* ASSIGNED TASK
Here is the task for the records below: repeat exactly the lines from the one with "H&E whole-slide image" to the one with "Recorded diagnosis: Medulloblastoma, NOS.", both included, and nothing else.

(Stored data)
----
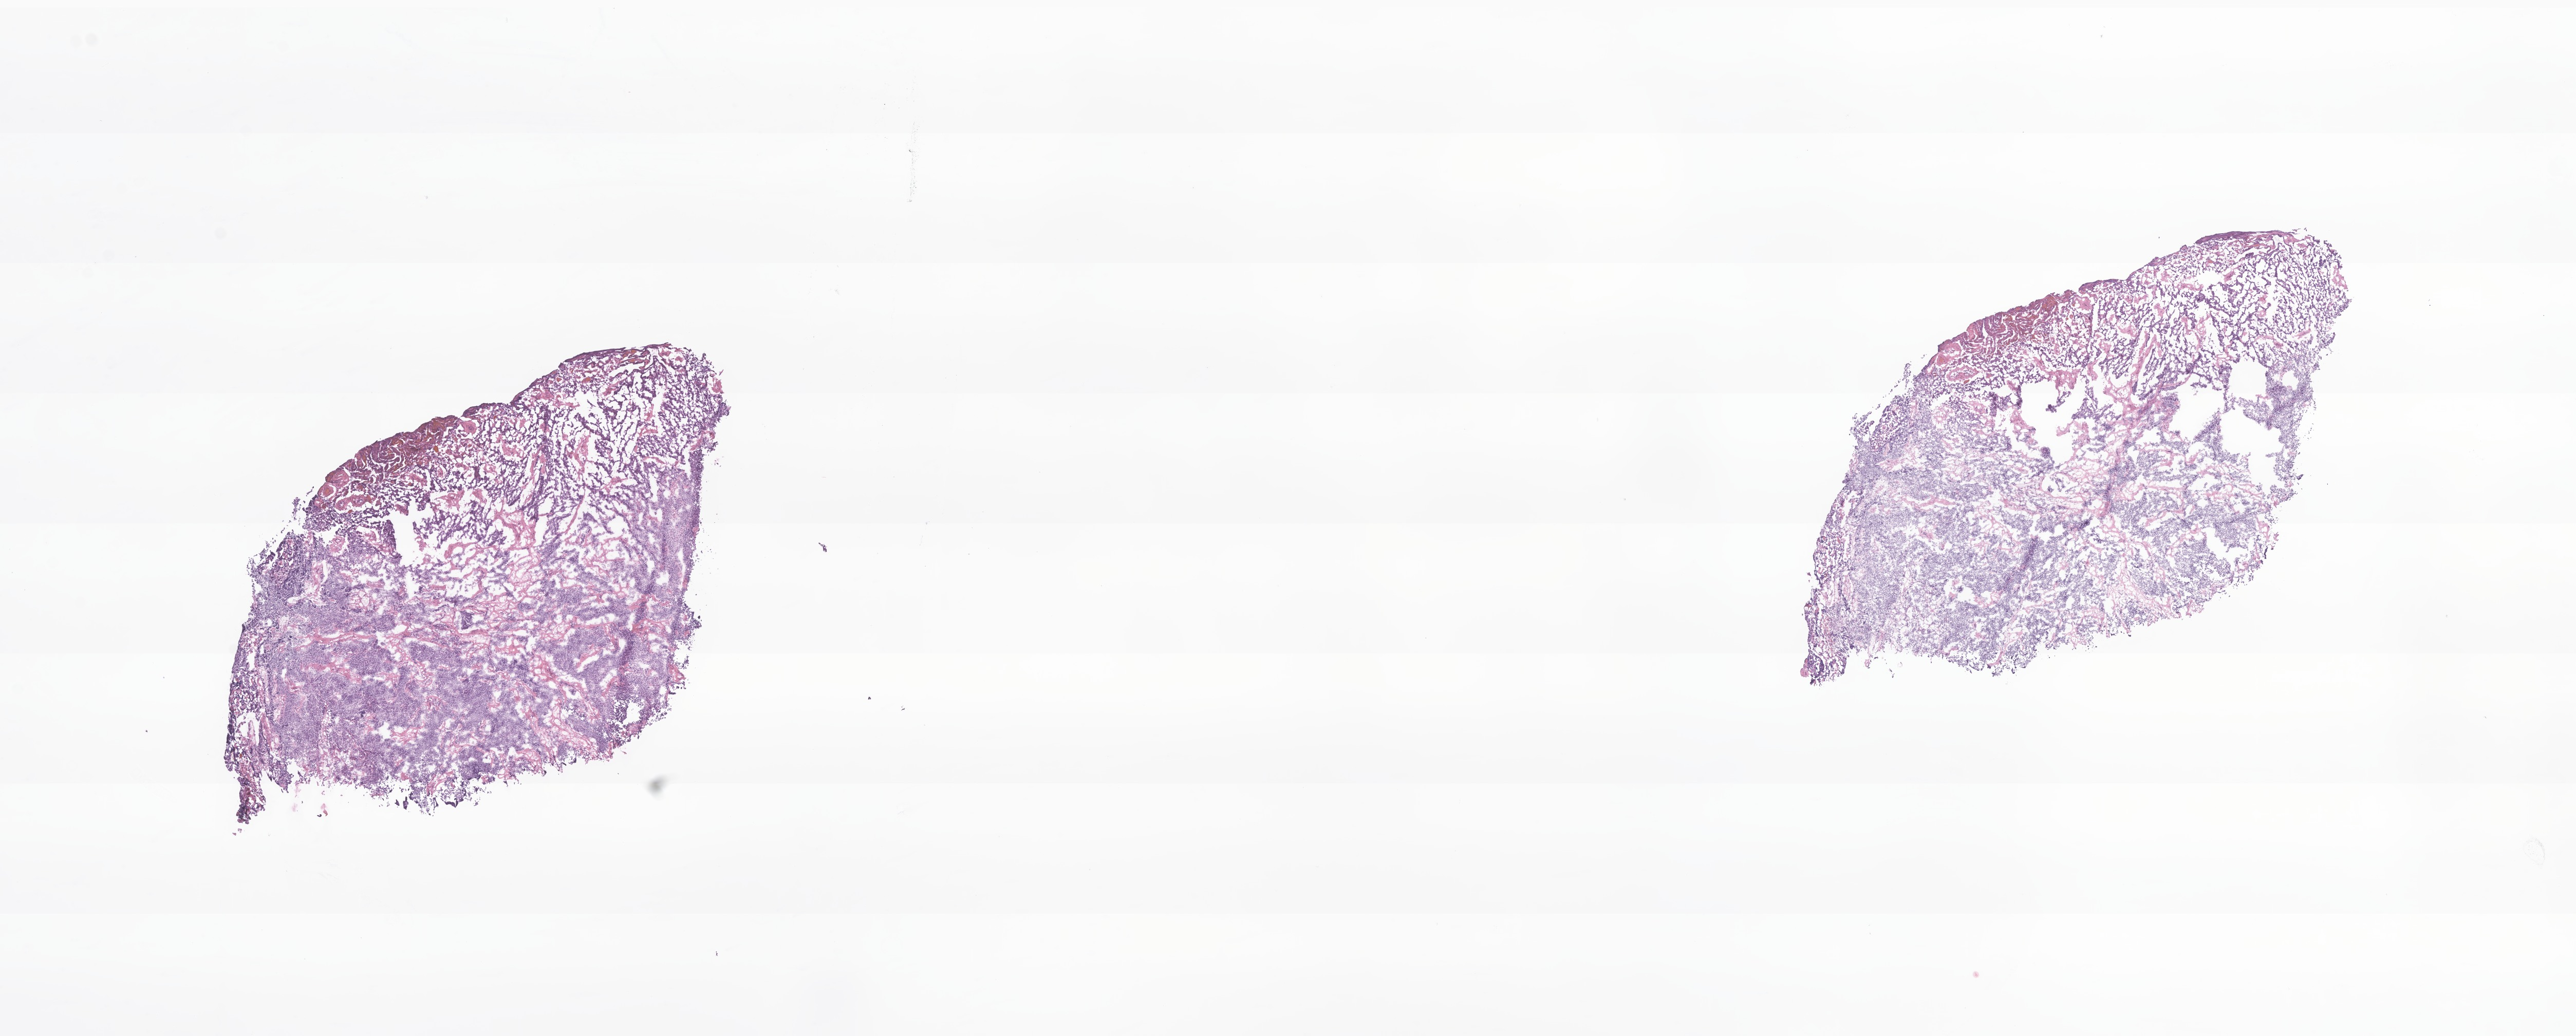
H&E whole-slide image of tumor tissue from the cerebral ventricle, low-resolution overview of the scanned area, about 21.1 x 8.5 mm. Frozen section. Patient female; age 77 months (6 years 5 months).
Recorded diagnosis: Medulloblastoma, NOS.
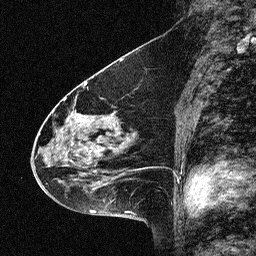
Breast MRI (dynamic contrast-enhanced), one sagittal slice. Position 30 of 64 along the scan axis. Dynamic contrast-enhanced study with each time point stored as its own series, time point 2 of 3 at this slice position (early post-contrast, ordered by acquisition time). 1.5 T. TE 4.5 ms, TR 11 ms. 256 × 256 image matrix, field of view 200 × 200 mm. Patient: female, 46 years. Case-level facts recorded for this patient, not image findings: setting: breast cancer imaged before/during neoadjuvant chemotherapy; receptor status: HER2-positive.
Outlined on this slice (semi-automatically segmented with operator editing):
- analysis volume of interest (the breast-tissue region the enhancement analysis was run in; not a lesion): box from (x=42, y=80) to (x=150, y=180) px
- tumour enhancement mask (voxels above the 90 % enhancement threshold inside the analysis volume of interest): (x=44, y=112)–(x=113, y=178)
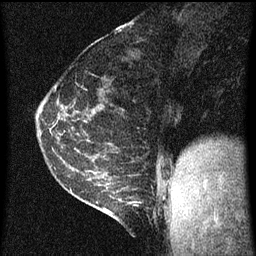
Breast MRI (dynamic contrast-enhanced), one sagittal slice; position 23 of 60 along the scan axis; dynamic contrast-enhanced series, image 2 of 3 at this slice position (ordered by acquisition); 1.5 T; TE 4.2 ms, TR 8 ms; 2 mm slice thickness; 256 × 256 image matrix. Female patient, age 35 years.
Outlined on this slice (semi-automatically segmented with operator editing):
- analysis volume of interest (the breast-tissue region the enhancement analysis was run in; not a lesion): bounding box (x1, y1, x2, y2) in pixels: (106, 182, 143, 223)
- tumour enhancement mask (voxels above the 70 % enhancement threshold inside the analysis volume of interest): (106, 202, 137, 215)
----
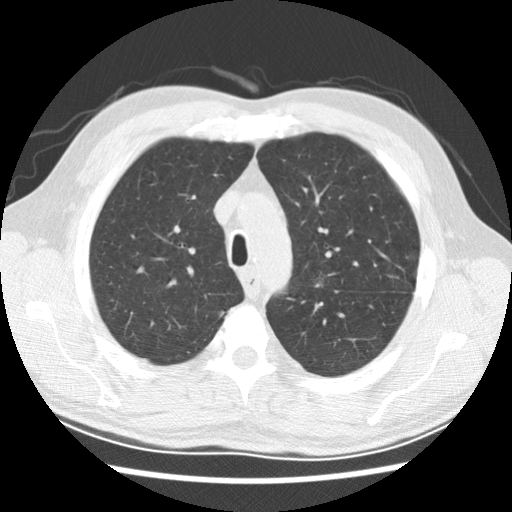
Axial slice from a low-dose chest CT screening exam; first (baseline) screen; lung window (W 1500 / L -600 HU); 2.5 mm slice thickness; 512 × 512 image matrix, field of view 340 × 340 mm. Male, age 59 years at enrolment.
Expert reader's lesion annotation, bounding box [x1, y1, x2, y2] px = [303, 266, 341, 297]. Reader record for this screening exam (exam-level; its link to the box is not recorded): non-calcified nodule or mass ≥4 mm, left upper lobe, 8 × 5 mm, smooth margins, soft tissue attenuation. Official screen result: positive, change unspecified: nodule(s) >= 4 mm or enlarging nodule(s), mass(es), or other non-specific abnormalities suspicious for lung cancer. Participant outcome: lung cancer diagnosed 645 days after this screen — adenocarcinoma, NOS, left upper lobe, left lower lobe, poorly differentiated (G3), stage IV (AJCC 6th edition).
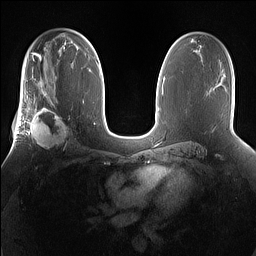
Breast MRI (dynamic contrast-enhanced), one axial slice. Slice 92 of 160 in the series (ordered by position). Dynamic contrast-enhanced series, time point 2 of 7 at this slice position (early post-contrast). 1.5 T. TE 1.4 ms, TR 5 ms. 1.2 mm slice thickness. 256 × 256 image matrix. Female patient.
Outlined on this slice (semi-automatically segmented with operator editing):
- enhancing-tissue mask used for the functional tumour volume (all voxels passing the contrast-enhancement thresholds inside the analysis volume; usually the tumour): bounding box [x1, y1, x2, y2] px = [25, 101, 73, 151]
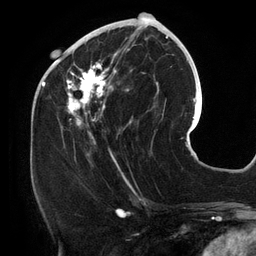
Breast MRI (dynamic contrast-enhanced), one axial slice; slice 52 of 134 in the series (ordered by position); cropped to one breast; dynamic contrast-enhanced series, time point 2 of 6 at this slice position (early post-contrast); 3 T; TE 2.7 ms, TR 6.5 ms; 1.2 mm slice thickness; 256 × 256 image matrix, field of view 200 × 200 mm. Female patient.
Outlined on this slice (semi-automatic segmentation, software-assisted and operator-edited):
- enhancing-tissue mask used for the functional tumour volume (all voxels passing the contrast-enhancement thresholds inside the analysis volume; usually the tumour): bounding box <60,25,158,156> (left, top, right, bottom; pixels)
----
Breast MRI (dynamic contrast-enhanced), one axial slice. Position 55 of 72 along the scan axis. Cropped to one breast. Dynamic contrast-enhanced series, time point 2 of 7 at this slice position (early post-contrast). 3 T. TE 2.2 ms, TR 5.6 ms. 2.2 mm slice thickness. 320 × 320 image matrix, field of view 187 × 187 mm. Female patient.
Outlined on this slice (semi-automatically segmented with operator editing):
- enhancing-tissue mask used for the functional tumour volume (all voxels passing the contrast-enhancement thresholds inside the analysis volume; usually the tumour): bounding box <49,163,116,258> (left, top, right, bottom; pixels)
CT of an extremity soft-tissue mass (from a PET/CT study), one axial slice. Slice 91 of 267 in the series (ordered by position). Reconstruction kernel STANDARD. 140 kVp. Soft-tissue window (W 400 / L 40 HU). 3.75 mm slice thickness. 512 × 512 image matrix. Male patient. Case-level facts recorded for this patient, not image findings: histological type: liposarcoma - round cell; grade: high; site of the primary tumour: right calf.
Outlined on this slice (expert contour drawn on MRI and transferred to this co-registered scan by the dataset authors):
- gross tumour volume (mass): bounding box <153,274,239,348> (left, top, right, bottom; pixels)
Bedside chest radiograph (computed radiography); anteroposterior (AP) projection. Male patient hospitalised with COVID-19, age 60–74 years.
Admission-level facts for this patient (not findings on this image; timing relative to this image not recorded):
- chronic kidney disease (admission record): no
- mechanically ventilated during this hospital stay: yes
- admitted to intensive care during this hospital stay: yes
----
* ANSWER BOX
H&E whole-slide image of tumor tissue from the cerebral ventricle, low-resolution overview of the scanned area, about 21.1 x 8.5 mm. Frozen section. Patient female; age 77 months (6 years 5 months).
Recorded diagnosis: Medulloblastoma, NOS.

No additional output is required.